Task instructions:
a. What is the title of the book the blog post's writer intends to get published as soon as possible?
b. Please copy the part of the blog post starting with "Friday, December 10, 2010" and going on through "is an imperative.".

Text excerpt:
%%

Friday, December 10, 2010

The Big Picture

I am approaching the point where my blog goes temporarily "silent" and I bang out the book for soon-as-possible publication. Much of the blogging has been for concretizing what's been developing in my mind over the past several months (ultimately, over my entire lifetime). The main, driving goal of all this is to get as strong a product as possible out there, in as short a time as possible. If ideas are the over-arching, driving force in human history - and they are - then getting Toward Utopia out there ASAP is an imperative.

I have a selfish/eudaemonic interest in seeing the culture and the world become healthy and functional, at or near the level of a Rand or a Kubrick himself. I have a benevolent, "unselfish," eudaemonic interest in people being happy and successful as a matter of course rather than as the exception. (There is also the economic benefit to everyone of everyone else being happy and successful - more inventions, better ideas, etc.) I would have said "as a matter of normal course," but the term "normal" doesn't mean statistical normalcy, in which half a populace still disbelieves in evolution and a full 80% at least is disgustingly ignorant of the big ideas. I mean normal as in proper functioning. A culture in which the mainstream "norm" is what we have now, is not a properly functioning culture.

%%

Source data:
%%

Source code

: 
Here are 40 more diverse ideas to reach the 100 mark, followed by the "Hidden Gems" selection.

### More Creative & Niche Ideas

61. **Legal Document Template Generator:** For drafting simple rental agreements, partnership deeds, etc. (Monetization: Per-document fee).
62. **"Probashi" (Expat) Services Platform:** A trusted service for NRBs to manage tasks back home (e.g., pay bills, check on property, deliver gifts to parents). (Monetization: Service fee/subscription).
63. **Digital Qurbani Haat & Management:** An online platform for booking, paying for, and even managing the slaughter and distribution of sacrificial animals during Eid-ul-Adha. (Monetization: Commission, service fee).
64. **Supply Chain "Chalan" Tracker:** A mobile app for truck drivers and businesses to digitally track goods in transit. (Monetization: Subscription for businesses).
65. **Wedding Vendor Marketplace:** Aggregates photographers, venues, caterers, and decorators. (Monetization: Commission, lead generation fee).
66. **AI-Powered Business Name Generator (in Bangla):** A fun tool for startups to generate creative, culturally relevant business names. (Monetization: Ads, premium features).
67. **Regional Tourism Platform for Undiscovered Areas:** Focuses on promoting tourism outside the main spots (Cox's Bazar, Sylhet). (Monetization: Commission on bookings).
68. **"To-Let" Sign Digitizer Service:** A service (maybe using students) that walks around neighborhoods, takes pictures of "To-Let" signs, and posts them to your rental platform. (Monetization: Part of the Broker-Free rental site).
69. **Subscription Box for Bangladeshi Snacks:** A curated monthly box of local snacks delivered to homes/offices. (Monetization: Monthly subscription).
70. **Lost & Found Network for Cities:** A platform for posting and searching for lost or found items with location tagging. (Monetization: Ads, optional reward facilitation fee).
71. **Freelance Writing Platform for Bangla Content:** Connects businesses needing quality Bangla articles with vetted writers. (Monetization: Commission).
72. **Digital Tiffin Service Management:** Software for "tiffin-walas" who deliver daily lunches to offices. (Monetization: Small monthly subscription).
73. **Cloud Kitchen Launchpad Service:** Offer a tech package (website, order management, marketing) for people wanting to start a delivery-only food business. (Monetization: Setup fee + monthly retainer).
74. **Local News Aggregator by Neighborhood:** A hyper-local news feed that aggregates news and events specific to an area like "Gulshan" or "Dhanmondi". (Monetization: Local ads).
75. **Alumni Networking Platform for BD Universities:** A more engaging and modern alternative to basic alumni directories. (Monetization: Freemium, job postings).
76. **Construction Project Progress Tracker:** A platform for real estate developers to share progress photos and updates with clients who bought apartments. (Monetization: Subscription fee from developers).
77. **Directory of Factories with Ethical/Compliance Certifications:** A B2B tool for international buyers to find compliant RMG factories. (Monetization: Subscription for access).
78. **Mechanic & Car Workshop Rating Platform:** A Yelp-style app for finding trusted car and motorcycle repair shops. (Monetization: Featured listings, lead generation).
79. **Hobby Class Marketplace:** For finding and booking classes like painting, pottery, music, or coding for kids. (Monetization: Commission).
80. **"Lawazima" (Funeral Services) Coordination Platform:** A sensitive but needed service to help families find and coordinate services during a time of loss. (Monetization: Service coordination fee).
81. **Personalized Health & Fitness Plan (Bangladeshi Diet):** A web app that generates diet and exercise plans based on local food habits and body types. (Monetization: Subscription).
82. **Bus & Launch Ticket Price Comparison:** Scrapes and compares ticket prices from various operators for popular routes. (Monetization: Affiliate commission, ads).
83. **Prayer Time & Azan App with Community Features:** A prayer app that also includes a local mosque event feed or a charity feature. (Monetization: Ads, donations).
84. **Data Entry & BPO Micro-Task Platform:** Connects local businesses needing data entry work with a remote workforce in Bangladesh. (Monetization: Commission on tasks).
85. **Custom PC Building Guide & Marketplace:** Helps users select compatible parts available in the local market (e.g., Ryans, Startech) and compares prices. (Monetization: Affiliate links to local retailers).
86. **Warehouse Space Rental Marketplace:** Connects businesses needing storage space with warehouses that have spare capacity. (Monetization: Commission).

%%

Expected responses:
a. Toward Utopia

b.
Friday, December 10, 2010

The Big Picture

I am approaching the point where my blog goes temporarily "silent" and I bang out the book for soon-as-possible publication. Much of the blogging has been for concretizing what's been developing in my mind over the past several months (ultimately, over my entire lifetime). The main, driving goal of all this is to get as strong a product as possible out there, in as short a time as possible. If ideas are the over-arching, driving force in human history - and they are - then getting Toward Utopia out there ASAP is an imperative.